● **PASSAGE SHOWN**:
+ + + +

Court of Appeals of Ohio, Second District, Champaign County
Jan 7, 2005
2005 Ohio 46 (Ohio Ct. App. 2005)

Opinion

No. 2004 CA 19.

January 7, 2005.

Criminal Appeal from Common Pleas Court, T.C. No. 2004 CR 105.

Jack W. Whitesell, Jr., Atty Reg. No. 0041944 and Lori Reisinger, Atty. Reg. No. 0072292, 200 N. Main Street, Urbana, Ohio 43078, Attorneys for Plaintiff-Appellant.

Cathy J. Weithman, Atty. Reg. No. 0020889, 201 West Court Street, Urbana, Ohio 43078, Attorney for Defendant-Appellee.


OPINION


{¶ 1} The state appeals from an order of the Champaign County Court of Common Pleas, which sustained the motion of Kenneth D. Baker to suppress evidence.

{¶ 2} The record reveals the following facts.

{¶ 3} On April 4, 2004, Stacy Harper, a social worker for Children's Services in Champaign County, and Officer Todd Pratt of the Urbana Police Department went to Baker's apartment to interview him regarding allegations that he had engaged in improper sexual conduct with his grandson. Pratt was not in uniform, although he was wearing his badge and his gun; he also had a Sony digital voice recorder with him. After turning on the recorder, Harper and Pratt knocked on the door. Baker told them to "go ahead and come in." Harper and Pratt entered and saw Baker eating a steak meal at his kitchen table. Harper introduced herself and Pratt to Baker. Baker responded by saying: "I called a lawyer. He wants — the lawyer wants to be here before I say anything." Pratt asked for the attorney's name but Baker could not immediately remember the name of the attorney with whom he had spoken. Pratt tried to assist him with recalling the name, and Baker was able to look it up for Pratt. Baker told Pratt that the attorney's name was George Pappas, and he gave Pratt the telephone number.

+ + + +

● **RECORDED DATA**:
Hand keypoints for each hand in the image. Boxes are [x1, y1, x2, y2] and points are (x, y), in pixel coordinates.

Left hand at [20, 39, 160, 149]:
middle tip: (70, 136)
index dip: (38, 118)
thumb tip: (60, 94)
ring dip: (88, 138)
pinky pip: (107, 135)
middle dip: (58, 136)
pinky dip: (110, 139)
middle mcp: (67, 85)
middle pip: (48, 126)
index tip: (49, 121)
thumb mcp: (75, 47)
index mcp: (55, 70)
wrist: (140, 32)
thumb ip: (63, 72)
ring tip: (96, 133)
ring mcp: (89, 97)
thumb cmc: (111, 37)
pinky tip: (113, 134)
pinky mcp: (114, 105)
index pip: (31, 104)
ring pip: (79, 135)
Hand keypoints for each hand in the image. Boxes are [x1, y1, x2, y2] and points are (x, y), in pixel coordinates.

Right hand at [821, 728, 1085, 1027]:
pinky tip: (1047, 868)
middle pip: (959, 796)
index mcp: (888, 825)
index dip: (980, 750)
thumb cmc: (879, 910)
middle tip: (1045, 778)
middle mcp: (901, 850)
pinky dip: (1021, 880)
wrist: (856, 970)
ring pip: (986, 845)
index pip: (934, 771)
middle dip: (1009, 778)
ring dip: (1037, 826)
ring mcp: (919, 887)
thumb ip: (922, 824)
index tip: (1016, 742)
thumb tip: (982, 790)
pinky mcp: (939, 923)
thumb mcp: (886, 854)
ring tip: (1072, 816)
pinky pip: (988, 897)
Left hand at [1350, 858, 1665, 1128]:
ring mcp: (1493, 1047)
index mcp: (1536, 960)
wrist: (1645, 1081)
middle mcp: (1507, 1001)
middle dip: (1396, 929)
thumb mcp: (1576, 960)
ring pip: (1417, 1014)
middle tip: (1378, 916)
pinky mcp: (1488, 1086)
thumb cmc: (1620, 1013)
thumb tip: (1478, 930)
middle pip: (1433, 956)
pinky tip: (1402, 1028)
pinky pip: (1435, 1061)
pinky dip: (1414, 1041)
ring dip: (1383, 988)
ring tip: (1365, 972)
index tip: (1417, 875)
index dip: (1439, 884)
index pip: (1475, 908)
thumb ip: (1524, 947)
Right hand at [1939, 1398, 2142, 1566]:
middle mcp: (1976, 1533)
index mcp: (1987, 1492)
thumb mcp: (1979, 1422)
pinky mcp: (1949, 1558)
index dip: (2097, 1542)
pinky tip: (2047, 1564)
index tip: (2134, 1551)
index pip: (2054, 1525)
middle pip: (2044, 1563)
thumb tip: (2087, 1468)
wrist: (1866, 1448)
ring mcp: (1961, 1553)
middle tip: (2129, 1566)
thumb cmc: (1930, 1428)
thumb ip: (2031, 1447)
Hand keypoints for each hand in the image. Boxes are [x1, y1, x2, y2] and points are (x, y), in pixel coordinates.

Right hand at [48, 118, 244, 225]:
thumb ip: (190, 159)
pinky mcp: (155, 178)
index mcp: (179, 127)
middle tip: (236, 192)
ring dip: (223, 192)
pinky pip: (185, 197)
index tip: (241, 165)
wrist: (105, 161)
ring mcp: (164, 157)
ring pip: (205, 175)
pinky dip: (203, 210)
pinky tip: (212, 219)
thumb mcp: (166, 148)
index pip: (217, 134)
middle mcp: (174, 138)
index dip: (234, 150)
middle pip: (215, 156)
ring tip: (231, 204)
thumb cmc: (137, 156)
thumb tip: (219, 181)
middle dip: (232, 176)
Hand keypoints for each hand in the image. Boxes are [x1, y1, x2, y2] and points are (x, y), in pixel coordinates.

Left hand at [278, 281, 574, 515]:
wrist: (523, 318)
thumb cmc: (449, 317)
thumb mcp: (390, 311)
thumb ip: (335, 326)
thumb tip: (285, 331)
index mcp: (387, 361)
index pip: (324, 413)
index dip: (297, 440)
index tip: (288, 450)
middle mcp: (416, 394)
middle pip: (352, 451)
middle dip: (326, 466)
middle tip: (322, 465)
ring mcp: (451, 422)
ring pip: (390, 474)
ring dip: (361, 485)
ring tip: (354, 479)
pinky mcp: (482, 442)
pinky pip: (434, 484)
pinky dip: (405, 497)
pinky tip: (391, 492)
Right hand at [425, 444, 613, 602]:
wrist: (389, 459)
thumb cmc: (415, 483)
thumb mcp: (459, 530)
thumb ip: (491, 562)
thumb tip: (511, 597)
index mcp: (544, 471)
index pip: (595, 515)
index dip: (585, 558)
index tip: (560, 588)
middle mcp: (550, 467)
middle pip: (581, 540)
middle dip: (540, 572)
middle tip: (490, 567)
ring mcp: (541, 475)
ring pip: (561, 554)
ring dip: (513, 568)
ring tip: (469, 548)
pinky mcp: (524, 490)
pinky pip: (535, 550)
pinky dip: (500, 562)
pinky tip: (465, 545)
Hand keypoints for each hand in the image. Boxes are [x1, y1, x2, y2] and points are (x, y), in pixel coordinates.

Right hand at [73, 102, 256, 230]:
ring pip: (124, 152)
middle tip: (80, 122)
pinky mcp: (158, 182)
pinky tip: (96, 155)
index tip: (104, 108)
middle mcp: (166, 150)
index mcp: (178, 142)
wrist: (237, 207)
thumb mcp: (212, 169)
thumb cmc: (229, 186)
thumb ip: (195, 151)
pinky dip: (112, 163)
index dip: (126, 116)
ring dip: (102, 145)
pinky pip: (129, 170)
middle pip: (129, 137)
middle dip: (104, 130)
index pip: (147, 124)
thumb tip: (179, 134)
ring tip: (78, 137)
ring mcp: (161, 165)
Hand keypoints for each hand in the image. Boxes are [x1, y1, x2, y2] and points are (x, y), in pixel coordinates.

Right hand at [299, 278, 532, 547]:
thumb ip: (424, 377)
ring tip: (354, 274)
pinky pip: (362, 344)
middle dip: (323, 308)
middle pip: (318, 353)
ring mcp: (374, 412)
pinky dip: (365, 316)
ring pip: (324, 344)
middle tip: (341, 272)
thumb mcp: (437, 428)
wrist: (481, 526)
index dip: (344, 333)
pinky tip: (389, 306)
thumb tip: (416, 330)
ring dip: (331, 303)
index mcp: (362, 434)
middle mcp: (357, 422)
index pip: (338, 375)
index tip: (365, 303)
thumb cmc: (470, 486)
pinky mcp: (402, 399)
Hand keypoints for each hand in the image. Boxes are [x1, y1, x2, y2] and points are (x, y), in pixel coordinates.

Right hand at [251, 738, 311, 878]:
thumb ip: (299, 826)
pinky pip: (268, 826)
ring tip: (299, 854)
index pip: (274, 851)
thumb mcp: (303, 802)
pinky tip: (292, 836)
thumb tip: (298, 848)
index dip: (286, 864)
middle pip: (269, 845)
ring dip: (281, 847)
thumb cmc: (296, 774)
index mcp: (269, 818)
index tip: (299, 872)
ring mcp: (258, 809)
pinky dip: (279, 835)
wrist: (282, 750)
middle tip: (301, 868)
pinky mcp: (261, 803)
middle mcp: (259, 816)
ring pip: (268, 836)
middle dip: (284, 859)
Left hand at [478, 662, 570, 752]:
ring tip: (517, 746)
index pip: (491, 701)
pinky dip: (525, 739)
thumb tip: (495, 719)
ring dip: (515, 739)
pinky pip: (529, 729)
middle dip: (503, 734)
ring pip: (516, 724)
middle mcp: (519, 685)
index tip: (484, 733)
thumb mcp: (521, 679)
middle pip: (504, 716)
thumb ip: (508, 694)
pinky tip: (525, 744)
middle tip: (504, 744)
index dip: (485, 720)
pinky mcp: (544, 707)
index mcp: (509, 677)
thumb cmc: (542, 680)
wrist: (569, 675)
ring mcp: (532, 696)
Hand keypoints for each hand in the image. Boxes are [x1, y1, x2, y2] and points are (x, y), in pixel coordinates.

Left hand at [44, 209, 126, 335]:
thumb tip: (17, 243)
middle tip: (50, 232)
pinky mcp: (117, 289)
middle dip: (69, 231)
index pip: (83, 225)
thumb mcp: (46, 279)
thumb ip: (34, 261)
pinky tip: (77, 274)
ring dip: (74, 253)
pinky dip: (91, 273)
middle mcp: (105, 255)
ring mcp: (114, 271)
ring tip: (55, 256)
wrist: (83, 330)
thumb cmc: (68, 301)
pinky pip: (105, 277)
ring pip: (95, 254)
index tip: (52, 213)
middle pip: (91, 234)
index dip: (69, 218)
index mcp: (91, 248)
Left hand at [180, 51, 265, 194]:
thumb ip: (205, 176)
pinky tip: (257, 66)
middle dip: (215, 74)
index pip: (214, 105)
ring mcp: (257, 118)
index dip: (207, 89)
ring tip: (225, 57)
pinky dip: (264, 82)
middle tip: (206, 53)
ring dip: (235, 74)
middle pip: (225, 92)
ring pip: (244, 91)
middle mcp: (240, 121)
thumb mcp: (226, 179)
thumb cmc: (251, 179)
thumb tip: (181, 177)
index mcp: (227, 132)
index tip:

+ + + +

● **ACTIONS TO TAKE**:
• a. In the court opinion, what name did Baker give Pratt for the attorney he had called?
• b. Extend the Ohio court opinion with the paragraphs that come after its last sentence.
The listing comes from a separate source and has no connection to the court opinion.

● **ANSWERS BY ITEM NUMBER**:
• a. George Pappas.

• b.
{¶ 4} Using his cellular telephone, Pratt called Pappas at his office and asked Pappas if he represented Baker. Pratt told him that "[t]here is no charge. We're — we're just doing an investigation. It's in reference — it's in reference to his grandson." According to Pratt, Pappas indicated that he had spoken with Baker and had told Baker that "if the police ever come around or want to interview you to have an attorney present before you talk to them." Pappas also told Pratt that he did not officially represent Baker, that Baker had not paid any retainer fee, and that he could not invoke Baker's rights for him. Pappas also stated that he would advise Baker not to talk to Pratt and Harper.

{¶ 5} After hanging up the telephone, Pratt and Baker had the following conversation:

{¶ 6} Pratt: "Okay. He said that he does remember talking to you, and he did tell you, you know, that that was, you know, your right to talk to someone. But he said you haven't actually retained him. He hasn't actually received any money."

{¶ 7} Baker: "No."

{¶ 8} Pratt: "So he's not actually your attorney."

{¶ 9} Baker: "Yeah."

{¶ 10} Pratt: "But, but that was just some advice when you guys talked."

{¶ 11} Baker: "Yeah."

{¶ 12} Pratt: "So since he (sic) hasn't retained you do you want to go ahead and talk to us and see what this is all about, see if we can get this matter resolved?"

{¶ 13} Baker: "Yeah. It needs resolved."

{¶ 14} Pratt: "Okay. That's what we want to do. I'm going to let Stacy talk to you a little bit about, you know, her end of it. Is that all right with you?"

{¶ 15} Baker: "See. What happened he's staying with me when my wife and daughter goes to work. * * *"

{¶ 16} On April 15, 2004, the state filed a nine count indictment against Kenneth D. Baker, alleging one count of rape, one count of sexual battery by coercion, one count of sexual battery when the offender is in loco parentis to the victim, and six counts of gross sexual imposition. Baker pled not guilty by reason of insanity and filed a motion to determine his competency to stand trial. On June 18, 2004, the court found that Baker was competent to stand trial and that he did not meet the criteria for legal insanity.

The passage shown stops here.